Research Handbooks in International Law series
Edited by Róisín Mulgrew and Denis Abels
Chapter 9: Rule 11bis: exploring the penal aspects of transferring cases to national courts by the ad hoc Tribunals
Rule 11bis, found in the RPE of both the ICTY and ICTR came into existence at the time the term ‘completion strategy’entered the international criminal law vernacular. Prompted by the Tribunals’ finite resources in terms of both time and financial means, the Rule was seen as a way of processing more cases and was introduced alongside other structural reforms. The application of the Rule meant that a number of indictees in the Tribunals’ custody were transferred to national courts for trial.
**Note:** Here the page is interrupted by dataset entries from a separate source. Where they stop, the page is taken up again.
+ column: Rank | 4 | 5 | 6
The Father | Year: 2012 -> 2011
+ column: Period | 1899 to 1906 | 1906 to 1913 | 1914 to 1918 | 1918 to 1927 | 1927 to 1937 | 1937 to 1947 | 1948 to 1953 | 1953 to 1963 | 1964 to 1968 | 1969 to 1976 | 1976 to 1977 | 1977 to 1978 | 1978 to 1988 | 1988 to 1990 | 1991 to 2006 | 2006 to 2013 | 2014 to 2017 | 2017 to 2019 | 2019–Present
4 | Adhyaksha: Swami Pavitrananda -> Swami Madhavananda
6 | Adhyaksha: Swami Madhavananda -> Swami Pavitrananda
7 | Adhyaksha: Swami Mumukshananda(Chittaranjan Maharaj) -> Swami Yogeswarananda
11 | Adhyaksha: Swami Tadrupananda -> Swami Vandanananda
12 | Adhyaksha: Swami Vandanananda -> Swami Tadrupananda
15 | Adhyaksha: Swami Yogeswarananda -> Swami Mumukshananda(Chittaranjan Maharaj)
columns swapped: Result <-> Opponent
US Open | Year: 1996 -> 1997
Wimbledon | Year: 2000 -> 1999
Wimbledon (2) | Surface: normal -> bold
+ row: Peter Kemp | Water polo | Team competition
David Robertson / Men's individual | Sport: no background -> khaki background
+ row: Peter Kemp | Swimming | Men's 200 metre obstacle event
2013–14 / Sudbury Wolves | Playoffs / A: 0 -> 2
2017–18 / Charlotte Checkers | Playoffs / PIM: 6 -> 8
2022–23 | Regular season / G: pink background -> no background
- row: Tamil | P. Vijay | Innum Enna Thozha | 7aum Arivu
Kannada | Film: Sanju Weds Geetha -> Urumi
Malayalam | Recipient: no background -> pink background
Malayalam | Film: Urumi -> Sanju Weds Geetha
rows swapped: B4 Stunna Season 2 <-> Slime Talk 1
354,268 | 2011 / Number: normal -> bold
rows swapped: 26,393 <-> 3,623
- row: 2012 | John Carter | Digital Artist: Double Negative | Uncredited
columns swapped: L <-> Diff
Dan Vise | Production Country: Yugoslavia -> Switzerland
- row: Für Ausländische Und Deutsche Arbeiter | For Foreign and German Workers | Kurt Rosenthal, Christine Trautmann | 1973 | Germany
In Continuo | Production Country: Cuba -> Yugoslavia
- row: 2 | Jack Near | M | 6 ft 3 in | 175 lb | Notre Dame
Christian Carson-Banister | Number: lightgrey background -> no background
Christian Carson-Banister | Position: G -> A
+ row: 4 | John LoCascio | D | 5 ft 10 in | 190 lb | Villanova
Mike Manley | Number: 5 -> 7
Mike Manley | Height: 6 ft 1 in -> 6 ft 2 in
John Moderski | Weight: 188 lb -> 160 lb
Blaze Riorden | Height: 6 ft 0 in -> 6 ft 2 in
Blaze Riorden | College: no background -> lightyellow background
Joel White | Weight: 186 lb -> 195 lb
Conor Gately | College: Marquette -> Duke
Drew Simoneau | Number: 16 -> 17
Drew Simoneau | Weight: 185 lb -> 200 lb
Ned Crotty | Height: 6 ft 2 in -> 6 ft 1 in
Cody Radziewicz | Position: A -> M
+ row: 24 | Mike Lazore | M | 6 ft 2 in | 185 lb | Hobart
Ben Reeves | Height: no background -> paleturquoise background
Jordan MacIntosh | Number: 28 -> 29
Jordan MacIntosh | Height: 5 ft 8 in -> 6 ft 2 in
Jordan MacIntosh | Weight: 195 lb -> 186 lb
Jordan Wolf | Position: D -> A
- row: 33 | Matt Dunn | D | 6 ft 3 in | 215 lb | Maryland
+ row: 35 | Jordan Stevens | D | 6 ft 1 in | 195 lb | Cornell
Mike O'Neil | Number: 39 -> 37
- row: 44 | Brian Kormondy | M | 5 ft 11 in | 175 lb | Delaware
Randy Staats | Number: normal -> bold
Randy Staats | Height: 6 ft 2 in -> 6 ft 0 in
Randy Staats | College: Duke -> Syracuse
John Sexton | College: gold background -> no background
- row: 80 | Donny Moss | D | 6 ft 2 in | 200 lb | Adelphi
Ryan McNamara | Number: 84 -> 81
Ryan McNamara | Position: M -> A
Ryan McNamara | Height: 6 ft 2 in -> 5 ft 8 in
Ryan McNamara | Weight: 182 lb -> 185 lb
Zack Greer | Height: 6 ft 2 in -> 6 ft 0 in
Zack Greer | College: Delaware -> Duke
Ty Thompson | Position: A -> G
If convicted these individuals served their sentences in prisons to which they would most likely not have been transferred, had they been convicted by the Tribunals. The Secretary General’s report that accompanied the creation of the ICTY had excluded the possibility of serving sentences in the former Yugoslavia, owing to the ‘nature of the crimes in question and the international character of the tribunal’. In the ICTR, despite the fact that a similar restriction did not exist, no prisoners had been transferred to Rwanda to serve their sentences prior to the 11bis referrals. The creation of the MICT in December 2010 put the ad hoc Tribunals firmly on the road to permanently closing their doors. Since 1 July 2012 for the ICTR and 1 July 2013 for the ICTY respectively, responsibility for oversight of prisoners who spend their sentences in national courts as a result of Rule 11bis proceedings as well as referrals has been transferred to the MICT.